## Text
As we pass the mid-year point of 2007,
it’s a good time to perform a status
check on the various financial processes your small company has in place
to meet the reporting requirements you’ll
face. Staying up-to-date with the ever-changing landscape of financial reporting
standards can be a challenge.
Smart Business asked Sheldon D.
Zimmerman, CPA, audit principal of
Tauber & Balser, P.C., about the top financial reporting challenges for CFOs of small
SEC filers.
When will small public companies be
required to comply with Sarbanes Oxley?
The Public Company Accounting
Oversight Board (PCAOB) recently adopted Auditing Standard No. 5, An Audit of
Internal Control Over Financial Reporting
that is Integrated with an Audit of Financial
Statements, to replace its previous internal
control auditing standard, Auditing
Standard No. 2. The new standard, known
as AS5, is less burdensome for smaller public companies and will put small businesses on track for compliance with section
404 of Sarbanes Oxley, possibly as early as
this summer.

## Given entries
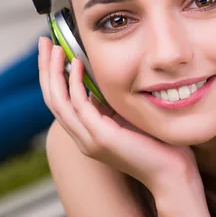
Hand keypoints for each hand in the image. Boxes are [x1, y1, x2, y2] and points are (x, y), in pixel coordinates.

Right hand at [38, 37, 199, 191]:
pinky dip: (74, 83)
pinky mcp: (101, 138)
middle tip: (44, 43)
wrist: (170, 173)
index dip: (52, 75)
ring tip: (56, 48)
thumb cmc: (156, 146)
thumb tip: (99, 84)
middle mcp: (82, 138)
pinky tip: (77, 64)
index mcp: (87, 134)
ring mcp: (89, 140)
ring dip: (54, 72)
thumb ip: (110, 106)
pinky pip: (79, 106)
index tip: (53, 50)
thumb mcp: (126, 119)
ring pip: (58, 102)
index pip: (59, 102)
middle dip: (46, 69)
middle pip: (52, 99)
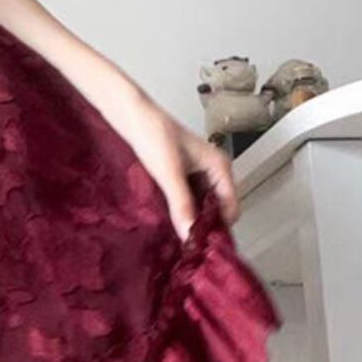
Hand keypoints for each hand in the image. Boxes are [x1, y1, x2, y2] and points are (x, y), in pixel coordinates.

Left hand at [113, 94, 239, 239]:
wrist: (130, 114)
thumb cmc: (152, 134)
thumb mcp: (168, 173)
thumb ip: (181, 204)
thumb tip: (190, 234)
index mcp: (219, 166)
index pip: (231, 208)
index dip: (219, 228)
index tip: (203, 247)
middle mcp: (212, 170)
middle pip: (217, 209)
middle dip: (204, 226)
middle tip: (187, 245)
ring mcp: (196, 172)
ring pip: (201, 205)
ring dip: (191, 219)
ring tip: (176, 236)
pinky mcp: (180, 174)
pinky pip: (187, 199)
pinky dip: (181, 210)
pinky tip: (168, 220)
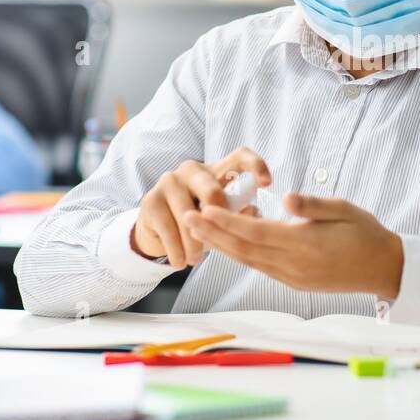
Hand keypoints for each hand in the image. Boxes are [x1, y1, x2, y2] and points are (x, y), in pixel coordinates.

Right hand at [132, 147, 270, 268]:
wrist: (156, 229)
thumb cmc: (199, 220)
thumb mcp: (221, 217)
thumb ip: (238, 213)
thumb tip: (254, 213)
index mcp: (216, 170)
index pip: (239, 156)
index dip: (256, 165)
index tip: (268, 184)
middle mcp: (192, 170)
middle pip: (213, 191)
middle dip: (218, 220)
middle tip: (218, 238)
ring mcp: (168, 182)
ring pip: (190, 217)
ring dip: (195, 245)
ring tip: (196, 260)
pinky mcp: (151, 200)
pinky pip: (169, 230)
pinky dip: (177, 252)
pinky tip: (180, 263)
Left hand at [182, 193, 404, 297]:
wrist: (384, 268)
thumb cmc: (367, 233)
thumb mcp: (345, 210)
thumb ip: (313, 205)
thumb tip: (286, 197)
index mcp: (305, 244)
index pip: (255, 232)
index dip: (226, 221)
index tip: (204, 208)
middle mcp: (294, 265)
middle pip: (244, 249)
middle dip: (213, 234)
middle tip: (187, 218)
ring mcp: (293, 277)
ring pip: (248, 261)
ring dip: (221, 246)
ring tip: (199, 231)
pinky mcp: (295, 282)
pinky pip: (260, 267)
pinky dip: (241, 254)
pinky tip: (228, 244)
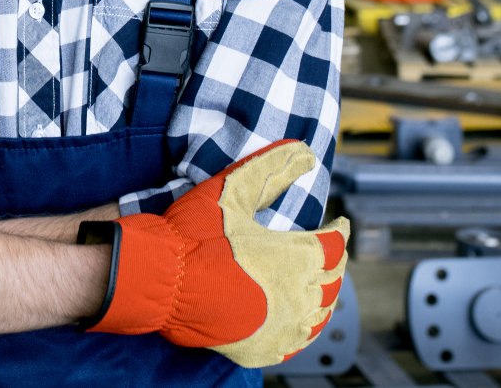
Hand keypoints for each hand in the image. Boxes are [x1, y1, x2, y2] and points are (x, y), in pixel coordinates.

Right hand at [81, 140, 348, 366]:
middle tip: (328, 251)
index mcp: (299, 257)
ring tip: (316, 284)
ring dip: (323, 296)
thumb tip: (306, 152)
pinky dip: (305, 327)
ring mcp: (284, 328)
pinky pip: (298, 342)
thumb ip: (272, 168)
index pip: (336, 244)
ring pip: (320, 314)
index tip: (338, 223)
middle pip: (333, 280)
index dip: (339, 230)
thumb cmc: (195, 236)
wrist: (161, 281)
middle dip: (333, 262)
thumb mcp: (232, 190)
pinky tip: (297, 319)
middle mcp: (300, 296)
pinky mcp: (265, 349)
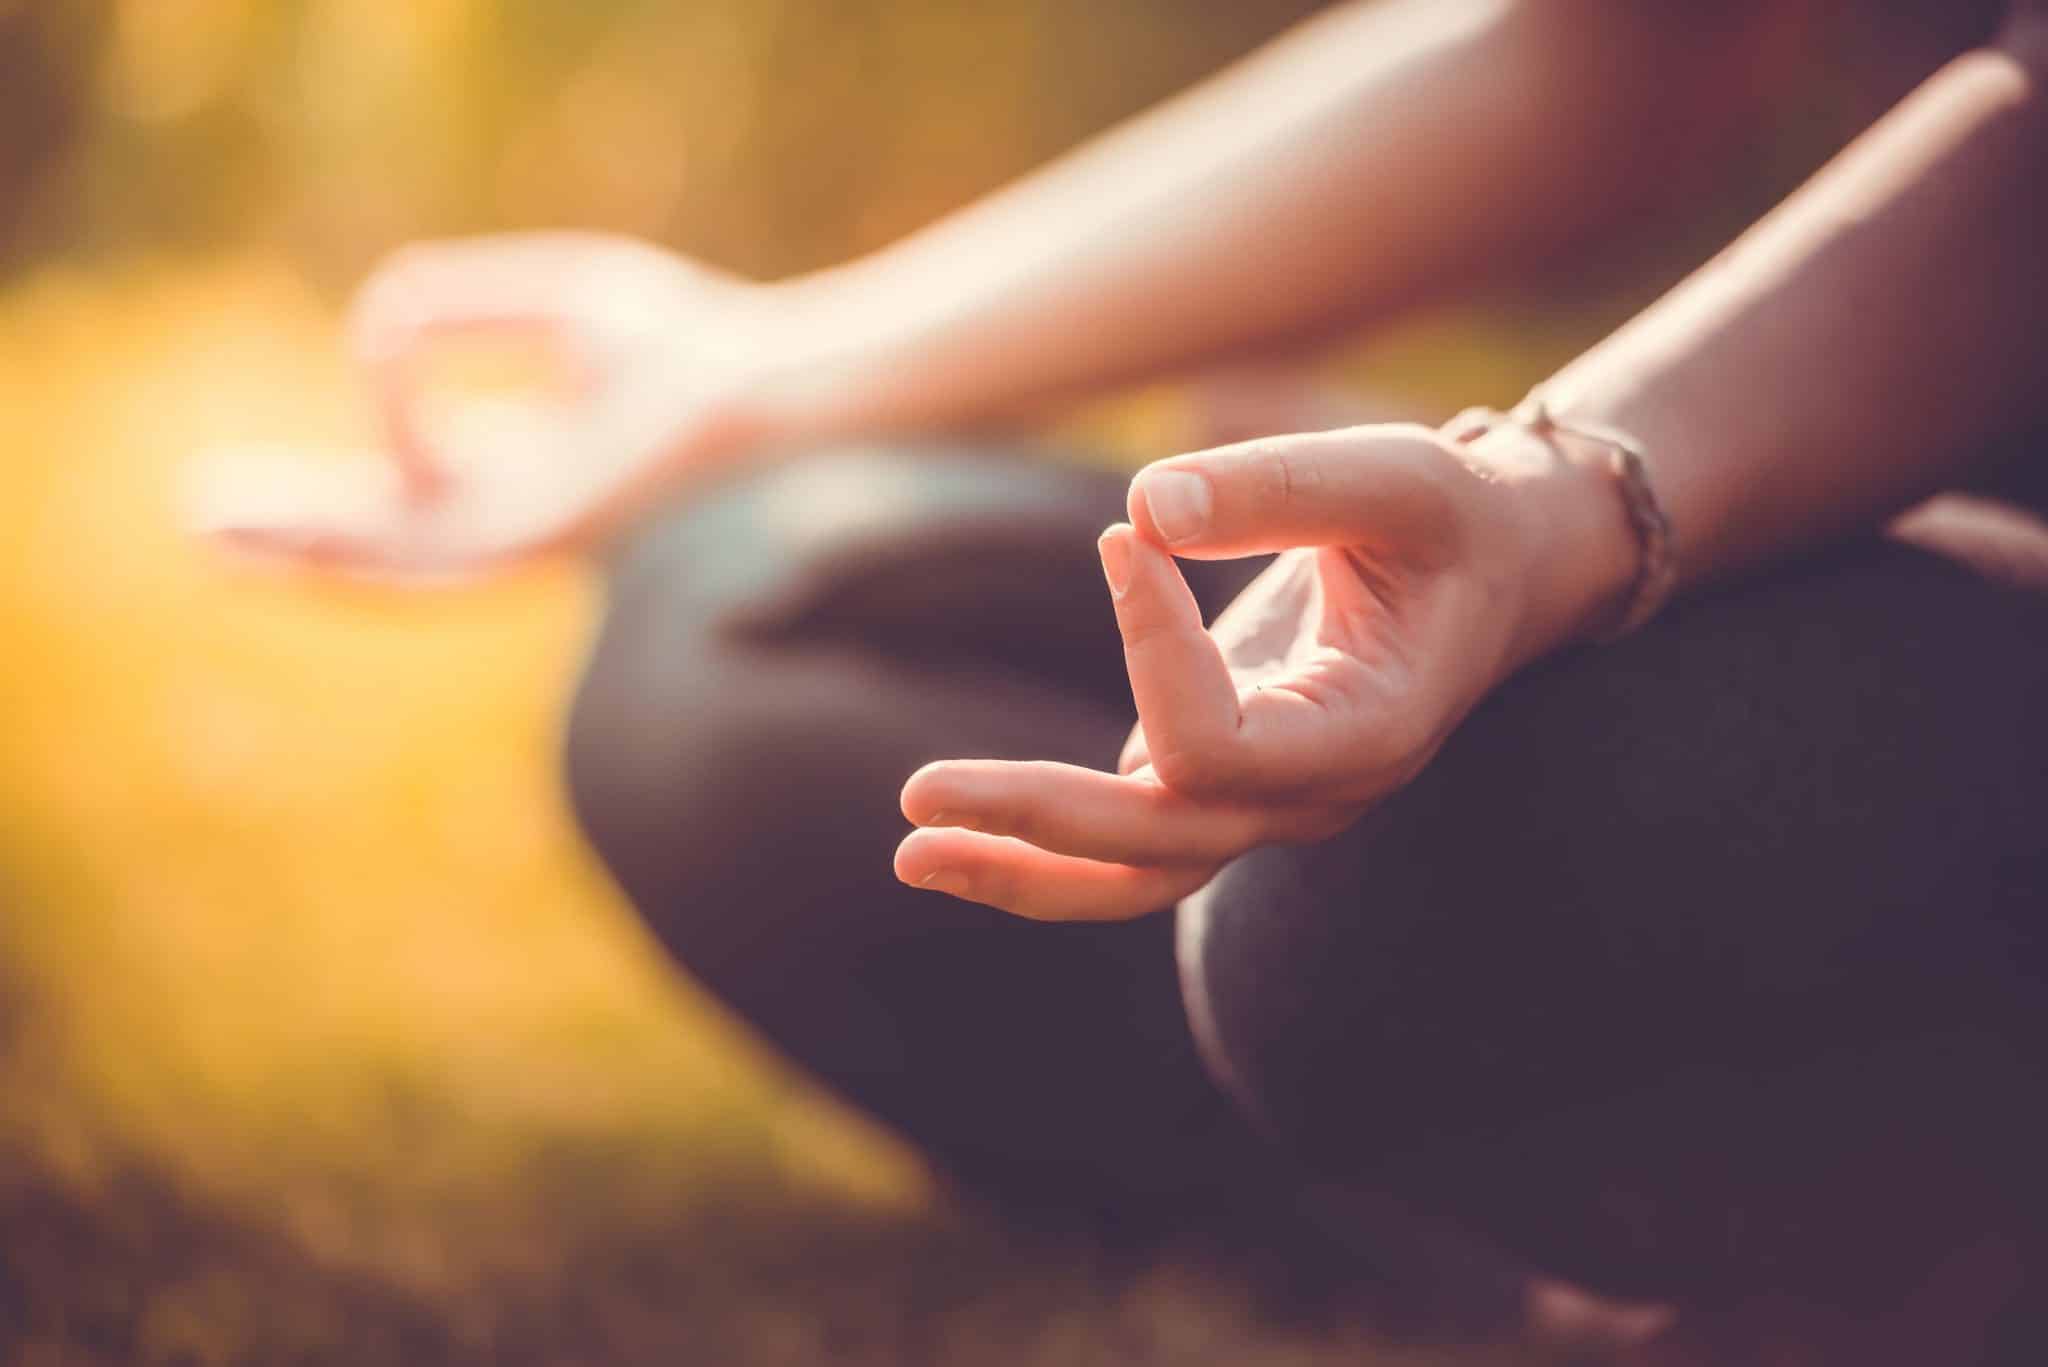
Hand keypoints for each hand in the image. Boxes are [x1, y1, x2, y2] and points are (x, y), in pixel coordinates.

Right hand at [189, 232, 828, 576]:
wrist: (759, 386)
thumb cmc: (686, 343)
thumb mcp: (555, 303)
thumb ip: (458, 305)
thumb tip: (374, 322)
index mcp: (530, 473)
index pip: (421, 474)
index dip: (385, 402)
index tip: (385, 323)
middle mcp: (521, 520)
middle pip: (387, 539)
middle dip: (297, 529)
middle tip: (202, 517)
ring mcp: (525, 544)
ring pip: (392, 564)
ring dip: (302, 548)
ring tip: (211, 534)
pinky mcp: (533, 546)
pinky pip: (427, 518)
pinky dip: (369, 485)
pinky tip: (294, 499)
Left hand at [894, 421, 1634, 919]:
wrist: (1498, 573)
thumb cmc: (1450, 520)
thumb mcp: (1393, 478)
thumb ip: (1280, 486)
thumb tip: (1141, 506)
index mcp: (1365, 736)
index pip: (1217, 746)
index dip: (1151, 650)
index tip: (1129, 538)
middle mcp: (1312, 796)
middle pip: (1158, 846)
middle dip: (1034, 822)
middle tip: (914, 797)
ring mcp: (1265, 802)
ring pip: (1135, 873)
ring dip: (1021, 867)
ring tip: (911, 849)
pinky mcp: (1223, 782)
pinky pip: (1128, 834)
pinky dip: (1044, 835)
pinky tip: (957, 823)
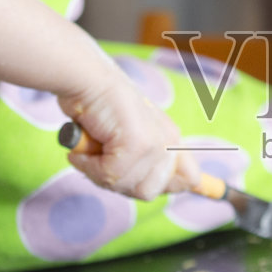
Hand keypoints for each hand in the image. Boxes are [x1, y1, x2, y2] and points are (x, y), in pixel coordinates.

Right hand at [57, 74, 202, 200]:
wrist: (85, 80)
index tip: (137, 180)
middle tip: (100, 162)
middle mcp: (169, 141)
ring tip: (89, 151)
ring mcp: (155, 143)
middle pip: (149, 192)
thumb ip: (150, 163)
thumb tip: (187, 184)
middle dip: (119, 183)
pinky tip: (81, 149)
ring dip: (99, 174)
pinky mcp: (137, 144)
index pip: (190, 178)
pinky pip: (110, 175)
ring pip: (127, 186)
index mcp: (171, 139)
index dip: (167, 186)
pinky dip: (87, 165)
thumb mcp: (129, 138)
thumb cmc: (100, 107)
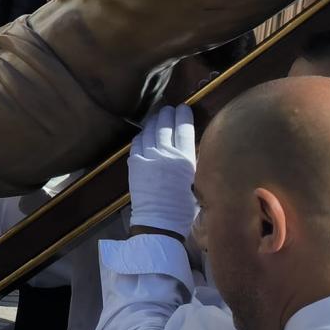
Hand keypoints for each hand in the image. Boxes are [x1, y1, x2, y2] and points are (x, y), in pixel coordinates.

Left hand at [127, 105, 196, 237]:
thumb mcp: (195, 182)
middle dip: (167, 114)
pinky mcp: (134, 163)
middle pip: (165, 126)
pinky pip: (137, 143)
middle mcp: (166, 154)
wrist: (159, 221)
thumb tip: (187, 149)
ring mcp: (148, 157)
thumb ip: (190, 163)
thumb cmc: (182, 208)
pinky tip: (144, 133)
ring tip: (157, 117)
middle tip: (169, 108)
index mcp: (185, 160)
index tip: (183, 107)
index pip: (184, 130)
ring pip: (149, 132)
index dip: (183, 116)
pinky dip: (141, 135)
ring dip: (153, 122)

## Work to be completed
Answer these from the piece on financial reporting for small public companies:
(a) Whom did Smart Business ask about the top financial reporting challenges, and what position does that person hold?
(b) Which earlier standard does Auditing Standard No. 5 replace?
(c) Which section of Sarbanes Oxley does AS5 put small businesses on track to comply with?
None of the records figure in what comes next.

## Answer space
(a) Sheldon D. Zimmerman, CPA, audit principal of Tauber & Balser, P.C.
(b) Auditing Standard No. 2
(c) Section 404